Numa trilogia, o segundo capítulo é sempre o mais difícil. Tentar superar o sucesso de uma experiência bem sucedida é tarefa árdua.
O auge da expedição acontece logo na chegada a cidade. Depois de pararmos – novamente – na estrada pra fotografarmos as placas, nos deparamos com um morro alto indicando a direção a ser seguida com todas as letras do nome da cidade: AIURUOCA. A empolgação foi grande.
Desafiamos os limites do permitido. Escalamos o morro e cada um de nós se posicionou em uma das letras da palavra. Não antes de, num caso de máxima lucidez, pararmos um estranho motoqueiro e entregar todas as nossas câmeras digitais para que ele tirasse o maior numero de fotos possível, “soltar o dedo” na terminologia de Luísa. Queríamos colher os louros da nossa ousadia.
Parece impertinência ? O que vem depois é muito pior. Eis que lá em cima, a muitos e muitos metros do chão, pendurados em letras gigantes, as câmeras entregues ao estranho, Bela me pergunta: “você trancou o carro né ?”. Eu, com um possível olhar semi-imbecil, respondo: “nossa, eu não devia ter deixado a chave na ignição”. Ainda posso ver o olhar das meninas ao som da minha resposta.
Foi o que aconteceu. Uma paródia. No desatino, todos nós perdemos o juízo e largamos o carro aberto, malas, dinheiro e o pior, a chave na ignição deixada por mim, num caso agudo de oligofrenia.
Minha avó sempre dizia que Deus protege os loucos e as crianças. Não sei em que categoria nos enquadrávamos naquele momento, talvez na fronteira que a razão faz com a demência.
O fato é que a foto ficou ótima !
O nome da cidade vem de ajuru que quer dizer papagaio, na língua tupi e oca, que significa casa. Aiuruoca significa então "Casa de Papagaio". Decidimos então, no dia seguinte subir o Pico do Papagaio numa aventura pra lá de divertida. Partimos da Reserva Ambiental Matutu.

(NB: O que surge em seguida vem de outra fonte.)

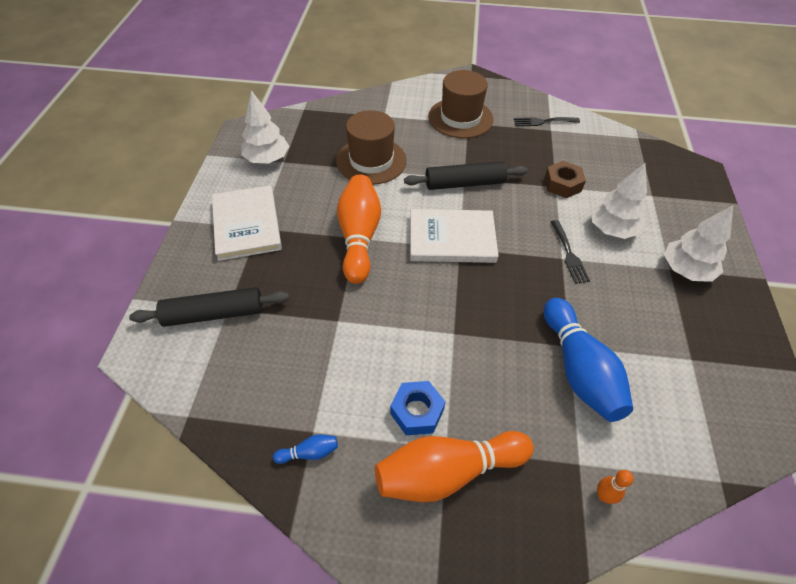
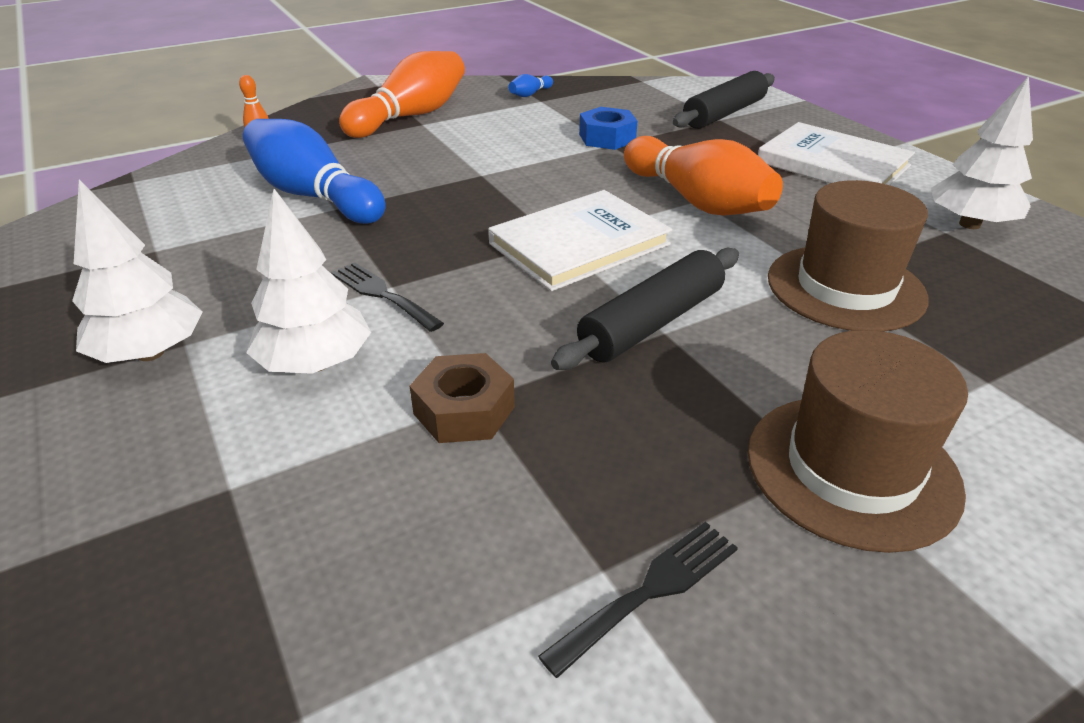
camera: 145 degrees right, 15 degrees down
(417, 412) = (467, 129): blue nut -> blue nut (607, 138)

São quase nove quilômetros de trilha, passando por paisagens exuberantes, Mata Atlântica, cachoeiras, bosques de araucárias e bromélias.

Subimos em três horas e meia, com direito a algumas paradas. O topo é fantástico. 2.295 metros de altitude. Sensação total de plenitude e conquista.

O horizonte imenso todo aberto para nós sugerindo mil direções.